- [READING TEXT]:
• • •

This year is the year of the cow according to the Chinese zodiac, and so the back page of the year’s first issue of Jinja Shinpō introduced several matsuri and other events associated with cattle.
The first was about an area in Niigata Prefecture where they have traditional bull fights. These fights are between two bulls, and they are primarily a Shinto ceremony, so they are not allowed to go on long enough for there to be a winner, or for either of the bulls to get injured. The purification and prayers for safety are carried out by the priests of Isurugi Jinja. At the jinja, there is a very simple wooden model of a bull (it’s basically a cylinder of wood with a U-shaped branch attached to look like horns — there is some minimal shaping of the front), which people rub for luck. They also throw rings, made to resemble the collars used to lead bulls, onto it, and use the number that loop over it to determine how lucky they will be in something — love, business, or whatever.
The second was about a “cow matsuri” held on Iki Island, off the coast of Kyushu. (The island is part of Nagasaki Prefecture.) The main event of this matsuri is a parade, led by a taiko drum, and followed by two papier maché cows (not exactly papier maché, I think, but it sounds very similar), and a children’s cow mikoshi. This matsuri was held for the Cow Jinja, which was founded in the seventeenth century after a pestilence killed many cattle on the island. The jinja seemed to halt the disease, so the matsuri was instituted to offer thanks. Cow Jinja (Ushi Jinja) no longer exists independently, because the government merged it into another local jinja (Tsu Jinja) early in the twentieth century, but the matsuri continues. It had to be cancelled last year, because of the pandemic, but I suspect that they will find some way to hold it this year — it is the year of the cow, after all.
The last was perhaps the most interesting. It was about the Takachiho Yokagura, a very famous cycle of kagura (sacred dances) held at night in the Takachiho region of southern Kyushu. This is the area where Ninigi-no-Mikoto, the ancestor of the Tennō, is supposed to have descended to earth, and the 33 kagura dances retell much of that legend, in addition to some other kagura with more ritual meaning.

• • •

- [EXERCISES]:
1) Name the three cattle-related events the article on cattle events describes, each with the place where it is held.
2) Write out the stretch of the article on cattle events from "This year is" through "associated with cattle.", word for word.

• • •

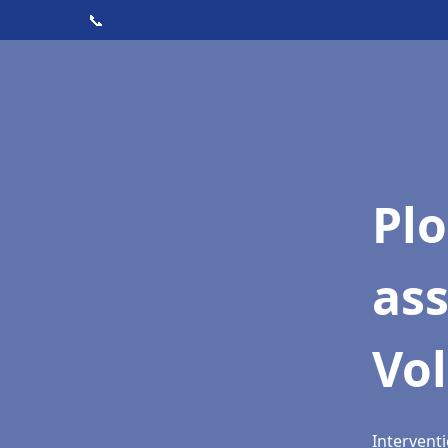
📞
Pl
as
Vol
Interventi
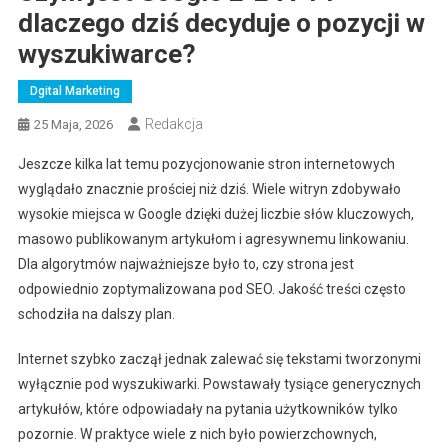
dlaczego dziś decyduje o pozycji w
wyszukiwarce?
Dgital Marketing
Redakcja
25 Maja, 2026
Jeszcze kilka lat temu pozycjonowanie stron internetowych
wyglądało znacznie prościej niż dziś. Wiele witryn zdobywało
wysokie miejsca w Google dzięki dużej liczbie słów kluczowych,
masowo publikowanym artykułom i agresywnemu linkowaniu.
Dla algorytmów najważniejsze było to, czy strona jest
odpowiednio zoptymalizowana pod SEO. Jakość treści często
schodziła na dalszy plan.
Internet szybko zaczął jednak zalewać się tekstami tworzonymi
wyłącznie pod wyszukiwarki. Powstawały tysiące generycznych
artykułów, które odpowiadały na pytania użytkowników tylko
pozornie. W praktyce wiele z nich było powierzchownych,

• • •

- [RESPONSES TO THE EXERCISE]:
1)
1. Traditional bull fights in an area of Niigata Prefecture.
2. A "cow matsuri" on Iki Island, off the coast of Kyushu, in Nagasaki Prefecture.
3. The Takachiho Yokagura, a cycle of night-time kagura in the Takachiho region of southern Kyushu.

2)
This year is the year of the cow according to the Chinese zodiac, and so the back page of the year’s first issue of Jinja Shinpō introduced several matsuri and other events associated with cattle.